Voluntary Application for Striking Off a Company
A company can file an application to the ROC to remove its name from the Register of Companies by passing a special resolution or securing the approval of 75% of its members (based on paid-up capital). This application can be made after settling all the company’s liabilities if any of the following conditions are met:
- The company has failed to start business activities within a year of incorporation.
- The company has been inactive or non-operational for the previous two financial years and has not applied for dormant status under Section 455 of the Companies Act during that time.
Once the application is submitted, the ROC will issue a public notice in accordance with the procedure laid down in the Act. This notice serves as an official declaration of the company’s dissolution process.
This streamlined approach allows for the efficient closure of companies that are no longer in operation.
Restrictions on Filing a Voluntary Application to Strike Off of a Company
A company is restricted from applying to have its name struck off the Register of Companies if, in the last three months, it has:
- Disposed of property or rights for value before ceasing operations, except when done in the normal course of business for profit.
- Relocated its registered office to a different state or changed its name.
- Submitted an application to the National Company Law Tribunal (NCLT) for approval of a scheme of arrangement or compromise, and the matter is still pending.
- Conducted activities beyond what is necessary for submitting the strike-off application, meeting statutory requirements, or finalizing the company’s affairs.
- Been subject to a winding-up process under Chapter XX of the Companies Act, either voluntarily or through the Tribunal.
If a company applies for striking off in violation of these conditions, it may face a penalty of up to Rs. 1 lakh.
Striking Off a Company’s Name by the ROC
The Registrar of Companies (ROC) may send a notice of intent to strike off of a company name from the Register of Companies if there is a valid reason to believe that:
- The company has failed to commence business within one year of incorporation.
- The company has been inactive or not conducted any business for the previous two financial years and has not applied for dormant status under Section 455 of the Companies Act.
Upon issuing the notice, the ROC will provide the company with 30 days to submit its representations along with the relevant documents.
Procedure for Striking Off a Company’s Name
Once the ROC issues a strike-off notice or receives an application from the company to remove its name, the notice must be published in the Official Gazette to notify the public. If the company does not provide sufficient reasons to prevent the strike-off within the specified time, the ROC will proceed with the removal of the company’s name from the Register of Companies.
After striking off the company name, a dissolution notice will be published in the Official Gazette, and the company will be considered dissolved as of the publication date.

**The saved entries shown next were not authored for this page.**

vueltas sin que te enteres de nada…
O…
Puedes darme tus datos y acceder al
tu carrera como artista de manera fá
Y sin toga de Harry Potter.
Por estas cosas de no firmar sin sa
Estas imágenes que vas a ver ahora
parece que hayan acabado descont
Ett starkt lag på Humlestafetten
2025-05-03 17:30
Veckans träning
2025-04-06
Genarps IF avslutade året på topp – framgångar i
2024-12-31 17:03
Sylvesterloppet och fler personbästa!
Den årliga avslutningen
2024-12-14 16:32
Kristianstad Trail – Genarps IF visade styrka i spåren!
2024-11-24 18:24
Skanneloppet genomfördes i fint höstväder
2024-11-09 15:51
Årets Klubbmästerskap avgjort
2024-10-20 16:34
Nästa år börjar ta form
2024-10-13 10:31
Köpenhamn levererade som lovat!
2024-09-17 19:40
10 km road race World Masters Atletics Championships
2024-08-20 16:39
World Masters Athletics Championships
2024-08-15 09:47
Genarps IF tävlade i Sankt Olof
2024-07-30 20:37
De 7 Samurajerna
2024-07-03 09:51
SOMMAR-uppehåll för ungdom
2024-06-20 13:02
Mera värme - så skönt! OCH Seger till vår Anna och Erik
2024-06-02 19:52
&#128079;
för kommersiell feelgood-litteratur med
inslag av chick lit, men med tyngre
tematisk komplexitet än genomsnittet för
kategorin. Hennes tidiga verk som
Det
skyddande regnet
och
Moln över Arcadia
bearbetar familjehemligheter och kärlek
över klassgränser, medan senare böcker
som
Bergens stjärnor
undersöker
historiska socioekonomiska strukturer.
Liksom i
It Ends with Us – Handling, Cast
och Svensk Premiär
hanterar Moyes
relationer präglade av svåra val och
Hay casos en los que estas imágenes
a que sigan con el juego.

Before issuing the dissolution order, the ROC must ensure that provisions have been made for settling the company’s liabilities and realizing its due amounts. The ROC will also secure necessary undertakings from the directors or persons in charge of the company’s management.
Despite the company’s dissolution, its assets will still be available to meet any remaining obligations or liabilities. Additionally, the responsibilities of the company’s directors, managers, or other officers will continue to be enforceable as if the company had not been dissolved.
Effect of a Company Being Notified as Dissolved
Once a company is dissolved under Section 248 of the Companies Act, and the notice is published in the Official Gazette, the company ceases to exist from the date specified in the notice. From that point, the Certificate of Incorporation issued by the Registrar of Companies (ROC) is considered cancelled. However, even after dissolution, the Certificate of Incorporation remains valid for settling the company’s liabilities, collecting dues, and fulfilling any remaining obligations.
Appeal to Tribunal Against Company Dissolution
If any person is aggrieved by the ROC’s decision to dissolve a company under Section 248, they have the right to appeal to the National Company Law Tribunal (NCLT) within three years of the order. If the Tribunal finds that the company’s removal from the register was not justified, it may pass an order to restore the company’s name in the Register of Companies. Before making this decision, the Tribunal must provide an opportunity for the ROC, the company, and other relevant parties to present their representations.
The company is required to submit a copy of the Tribunal’s order to the ROC within 30 days of the order date. Upon receiving the order, the ROC will restore the company’s name to the Register of Companies and issue a new Certificate of Incorporation.
Additionally, the ROC may apply to the Tribunal for the restoration of a company’s name if it believes the name was struck off due to incorrect information provided by the company or its directors, or if the name was removed by mistake. The ROC can request restoration within three years of the dissolution date if such an error is identified.